You may have noticed the Maia 100 and Cobalt 100 naming, which suggests that Microsoft is already designing second-generation versions of these chips. “This is a series, it’s not just 100 and done... but we’re not going to share our roadmaps,” says Borkar. It’s not clear how often Microsoft will deliver new versions of Maia and Cobalt just yet, but given the speed of AI I wouldn’t be surprised to see a Maia 100 successor arrive at a similar pace to Nvidia’s H200 announcement (around 20 months).
The key now will be just how fast Microsoft gets Maia into action to speed up the rollout of its broad AI ambitions, and how these chips will impact pricing for the use of AI cloud services. Microsoft isn’t ready to talk about this new server pricing just yet, but we’ve already seen the company quietly launch its Copilot for Microsoft 365 for a $30-per-month premium per user.

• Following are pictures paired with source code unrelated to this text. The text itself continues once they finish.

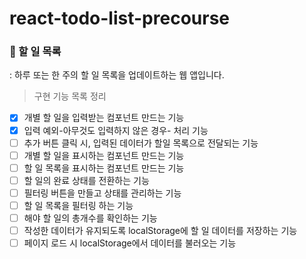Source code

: # react-todo-list-precourse

### 📝 할 일 목록
: 하루 또는 한 주의 할 일 목록을 업데이트하는 웹 앱입니다.

> 구현 기능 목록 정리

- [x] 개별 할 일을 입력받는 컴포넌트 만드는 기능
- [x] 입력 예외-아무것도 입력하지 않은 경우- 처리 기능
- [ ] 추가 버튼 클릭 시, 입력된 데이터가 할일 목록으로 전달되는 기능
- [ ] 개별 할 일을 표시하는 컴포넌트 만드는 기능
- [ ] 할 일 목록을 표시하는 컴포넌트 만드는 기능
- [ ] 할 일의 완료 상태를 전환하는 기능
- [ ] 필터링 버튼을 만들고 상태를 관리하는 기능
- [ ] 할 일 목록을 필터링 하는 기능
- [ ] 해야 할 일의 총개수를 확인하는 기능
- [ ] 작성한 데이터가 유지되도록 localStorage에 할 일 데이터를 저장하는 기능
- [ ] 페이지 로드 시 localStorage에서 데이터를 불러오는 기능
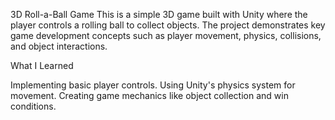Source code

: 3D Roll-a-Ball Game
This is a simple 3D game built with Unity where the player controls a rolling ball to collect objects. The project demonstrates key game development concepts such as player movement, physics, collisions, and object interactions.

What I Learned

Implementing basic player controls.
Using Unity's physics system for movement.
Creating game mechanics like object collection and win conditions.
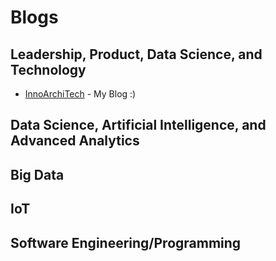 # Blogs

## Leadership, Product, Data Science, and Technology
- [InnoArchiTech](http://www.innoarchitech.com/?utm_source=github&utm_medium=repo&utm_content=repolink&utm_campaign=opensource) - My Blog :)

## Data Science, Artificial Intelligence, and Advanced Analytics


## Big Data


## IoT


## Software Engineering/Programming
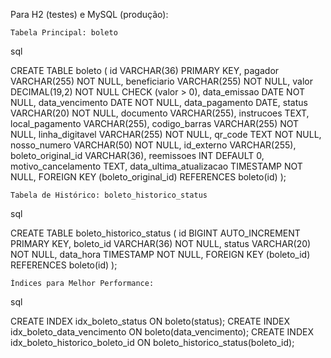 Para H2 (testes) e MySQL (produção):

    Tabela Principal: boleto

sql

CREATE TABLE boleto (
    id VARCHAR(36) PRIMARY KEY,
    pagador VARCHAR(255) NOT NULL,
    beneficiario VARCHAR(255) NOT NULL,
    valor DECIMAL(19,2) NOT NULL CHECK (valor > 0),
    data_emissao DATE NOT NULL,
    data_vencimento DATE NOT NULL,
    data_pagamento DATE,
    status VARCHAR(20) NOT NULL,
    documento VARCHAR(255),
    instrucoes TEXT,
    local_pagamento VARCHAR(255),
    codigo_barras VARCHAR(255) NOT NULL,
    linha_digitavel VARCHAR(255) NOT NULL,
    qr_code TEXT NOT NULL,
    nosso_numero VARCHAR(50) NOT NULL,
    id_externo VARCHAR(255),
    boleto_original_id VARCHAR(36),
    reemissoes INT DEFAULT 0,
    motivo_cancelamento TEXT,
    data_ultima_atualizacao TIMESTAMP NOT NULL,
    FOREIGN KEY (boleto_original_id) REFERENCES boleto(id)
);

    Tabela de Histórico: boleto_historico_status

sql

CREATE TABLE boleto_historico_status (
    id BIGINT AUTO_INCREMENT PRIMARY KEY,
    boleto_id VARCHAR(36) NOT NULL,
    status VARCHAR(20) NOT NULL,
    data_hora TIMESTAMP NOT NULL,
    FOREIGN KEY (boleto_id) REFERENCES boleto(id)
);

    Índices para Melhor Performance:

sql

CREATE INDEX idx_boleto_status ON boleto(status);
CREATE INDEX idx_boleto_data_vencimento ON boleto(data_vencimento);
CREATE INDEX idx_boleto_historico_boleto_id ON boleto_historico_status(boleto_id);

Copilot for Microsoft 365 is limited to only Microsoft’s biggest customers right now, with enterprise users having to commit to at least 300 users to get on the list for its new AI-powered Office assistant. As Microsoft pushes ahead with even more Copilot features this week and a Bing Chat rebranding, Maia could soon help balance the demand for the AI chips that power these new experiences.